Synthesis and structural characterization of the new Zintl phases Ba3Cd2P4 and Ba2Cd2P3. Rare example of small gap semiconducting behavior with negative thermopower within the range 300 ​K–700 ​K

Abstract

The new Zintl phases Ba3Cd2P4 and Ba2Cd2P3 have been synthesized using Pb flux, which allowed for the growth of 4–5 ​mm large crystals. The structures were determined utilizing single-crystal X-ray diffraction methods. Both compounds crystalize in the monoclinic crystal system (space group C2/m (No. 12)) and their structures are closely related. The structure of Ba3Cd2P4 can be seen as being comprised of divalent Ba atoms and conjoined CdP4 tetrahedra in the form of [Cd2P4]6– layers. Within the layers, homoatomic P–P bonds are present, which if cleaved, leave two infinite [CdP3]7– chains running along the crystallographic b-axis. The other structure, that of Ba2Cd2P3, can be rationalized as also having divalent Ba atoms and conjoined CdP4 tetrahedra in the form of [Cd2P3]6– layers. These layers, again, can be visualized as chains that run down the crystallographic b-axis, which are further connected by P–P dimers. Electronic band structure calculations show that each structure has an optimal number of valence electrons, and therefore conform to the Zintl-Klemm concept.

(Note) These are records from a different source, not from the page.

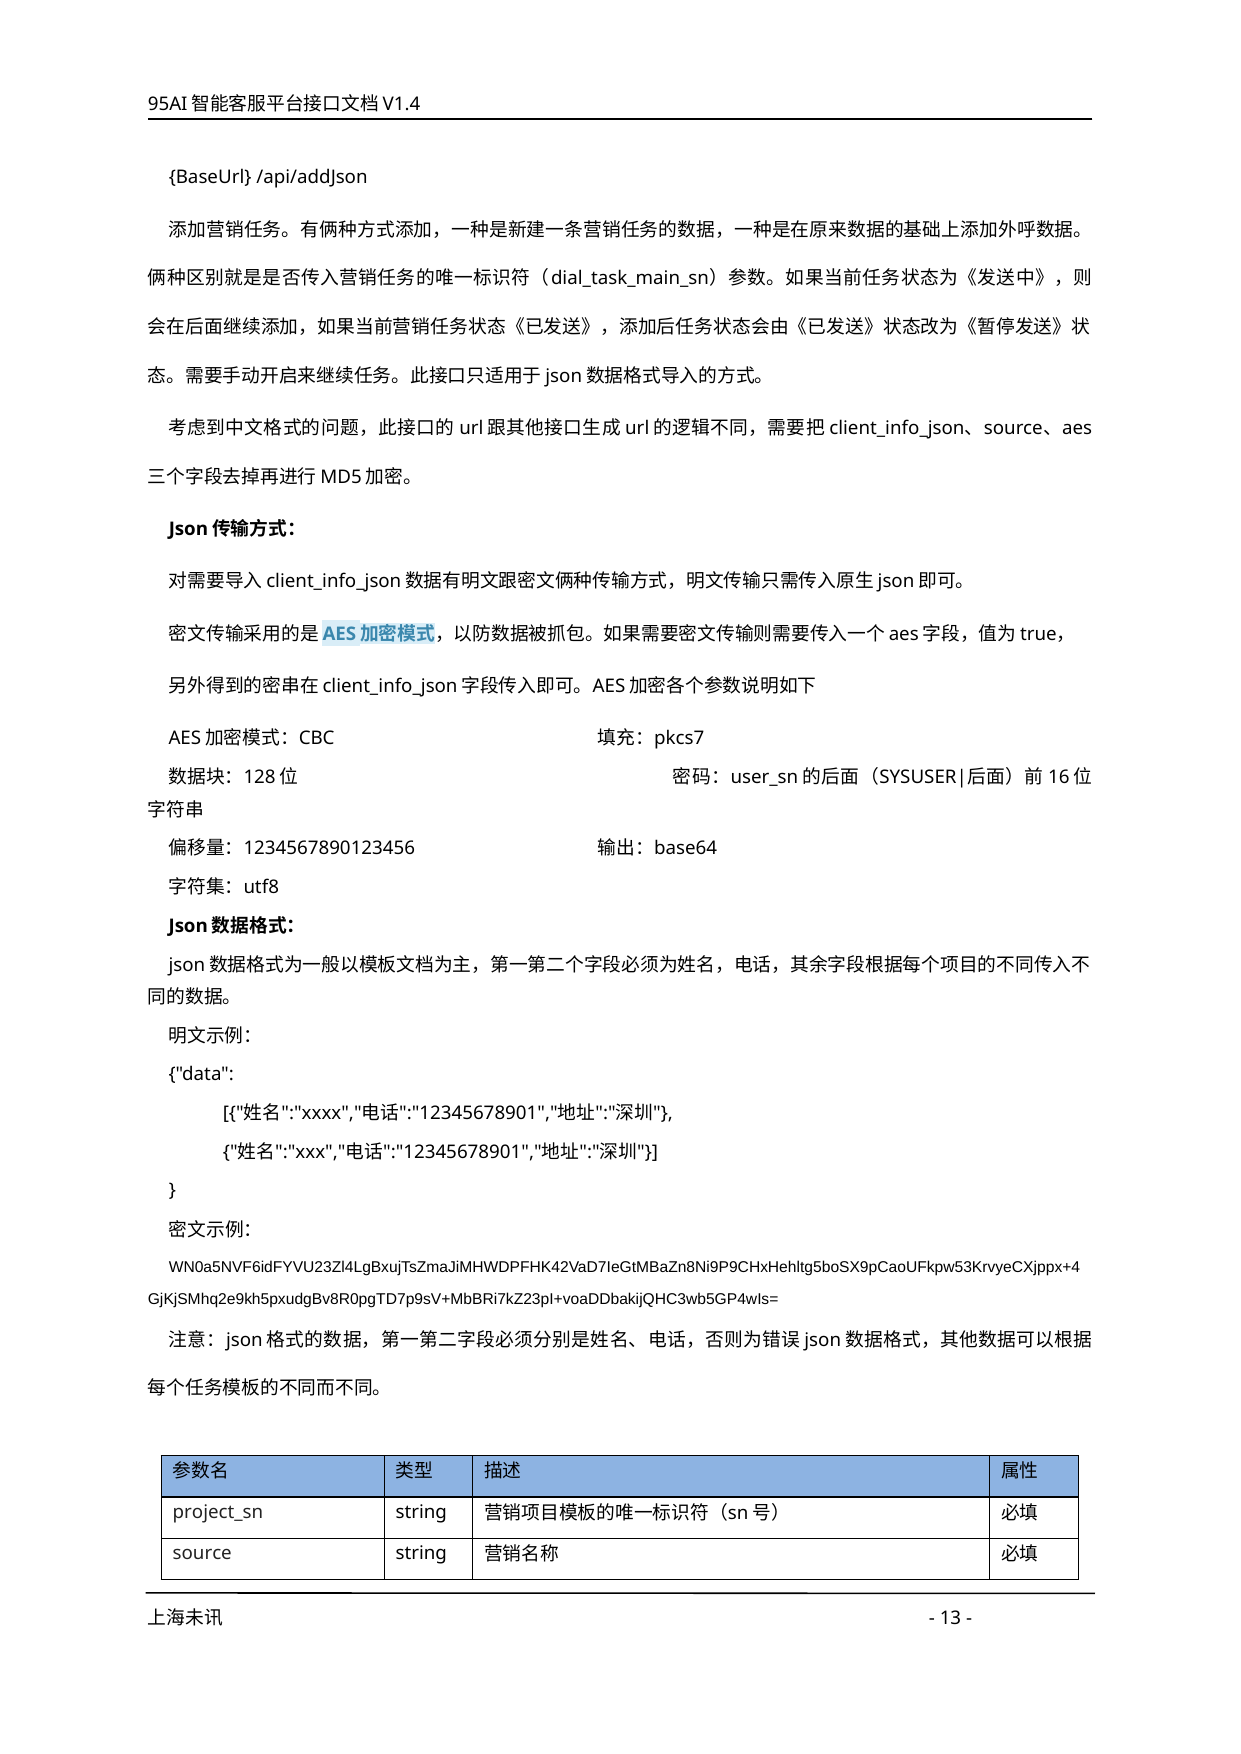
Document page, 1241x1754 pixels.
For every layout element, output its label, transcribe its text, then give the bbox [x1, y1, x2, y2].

table_cell source [162, 1539, 384, 1579]
table_header 类型 [385, 1456, 472, 1496]
table_cell 必填 [990, 1498, 1078, 1538]
text 另外得到的密串在client_info_json字段传入即可。AES加密各个参数说明如下 [148, 668, 1092, 701]
text Json传输方式： [148, 511, 1092, 544]
text 对需要导入client_info_json数据有明文跟密文俩种传输方式，明文传输只需传入原生json即可。 [148, 563, 1092, 596]
text 数据块：128位 密码：user_sn的后面（SYSUSER|后面）前16位字符串 [148, 759, 1092, 824]
text {"姓名":"xxx","电话":"12345678901","地址":"深圳"}] [148, 1134, 1092, 1167]
text {"data": [148, 1057, 1092, 1089]
text 密文示例： [148, 1212, 1092, 1244]
table_header 描述 [473, 1456, 989, 1496]
table_header 参数名 [162, 1456, 384, 1496]
text 密文传输采用的是AES加密模式，以防数据被抓包。如果需要密文传输则需要传入一个aes字段，值为true， [148, 616, 1092, 648]
table_cell 营销名称 [473, 1539, 989, 1579]
text 明文示例： [148, 1018, 1092, 1050]
table_cell project_sn [162, 1498, 384, 1538]
text 添加营销任务。有俩种方式添加，一种是新建一条营销任务的数据，一种是在原来数据的基础上添加外呼数据。俩种区别就是是否传入营销任务的唯一标识符（dial_task_main_sn）参数。如果当前任务状态为《发送中》，则会在后面继续添加，如果当前营销任务状态《已发送》，添加后任务状态会由《已发送》状态改为《暂停发送》状态。需要手动开启来继续任务。此接口只适用于json数据格式导入的方式。 [148, 212, 1092, 390]
text json数据格式为一般以模板文档为主，第一第二个字段必须为姓名，电话，其余字段根据每个项目的不同传入不同的数据。 [148, 947, 1092, 1012]
table_header 属性 [990, 1456, 1078, 1496]
text 字符集：utf8 [148, 869, 1092, 902]
table_cell 营销项目模板的唯一标识符（sn号） [473, 1498, 989, 1538]
text } [148, 1173, 1092, 1205]
text AES加密模式：CBC 填充：pkcs7 [148, 720, 1092, 753]
text Json数据格式： [148, 908, 1092, 940]
table_cell 必填 [990, 1539, 1078, 1579]
text 偏移量：1234567890123456 输出：base64 [148, 830, 1092, 863]
text {BaseUrl} /api/addJson [148, 160, 1092, 193]
table_cell string [385, 1539, 472, 1579]
text WN0a5NVF6idFYVU23Zl4LgBxujTsZmaJiMHWDPFHK42VaD7IeGtMBaZn8Ni9P9CHxHehltg5boSX9pCaoUFkpw53KrvyeCXjppx+4GjKjSMhq2e9kh5pxudgBv8R0pgTD7p9sV+MbBRi7kZ23pI+voaDDbakijQHC3wb5GP4wIs= [148, 1250, 1092, 1315]
text [{"姓名":"xxxx","电话":"12345678901","地址":"深圳"}, [148, 1095, 1092, 1128]
text 考虑到中文格式的问题，此接口的url跟其他接口生成url的逻辑不同，需要把client_info_json、source、aes三个字段去掉再进行MD5加密。 [148, 410, 1092, 491]
table_cell string [385, 1498, 472, 1538]
text 注意：json格式的数据，第一第二字段必须分别是姓名、电话，否则为错误json数据格式，其他数据可以根据每个任务模板的不同而不同。 [148, 1322, 1092, 1403]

Accordingly, the two compounds can be considered small band gap semiconductors, with band gaps of ca. 0.1 ​eV and 0.6 ​eV for Ba3Cd2P4 and Ba2Cd2P3, respectively. Electrical resistivity measurements show that Ba3Cd2P4 displays a large resistivity value at room temperature and an experimental band gap of ca. 0.05 ​eV, which fits reasonably well with the theoretical predictions. Thermopower measurements show that throughout the temperature range 300 ​K–700 ​K, Ba3Cd2P4 displays a negative Seebeck coefficient. The extremum value of −84 μV is reached at 630 ​K, suggestive of an n-type semiconductor, a rarity among Zintl phases.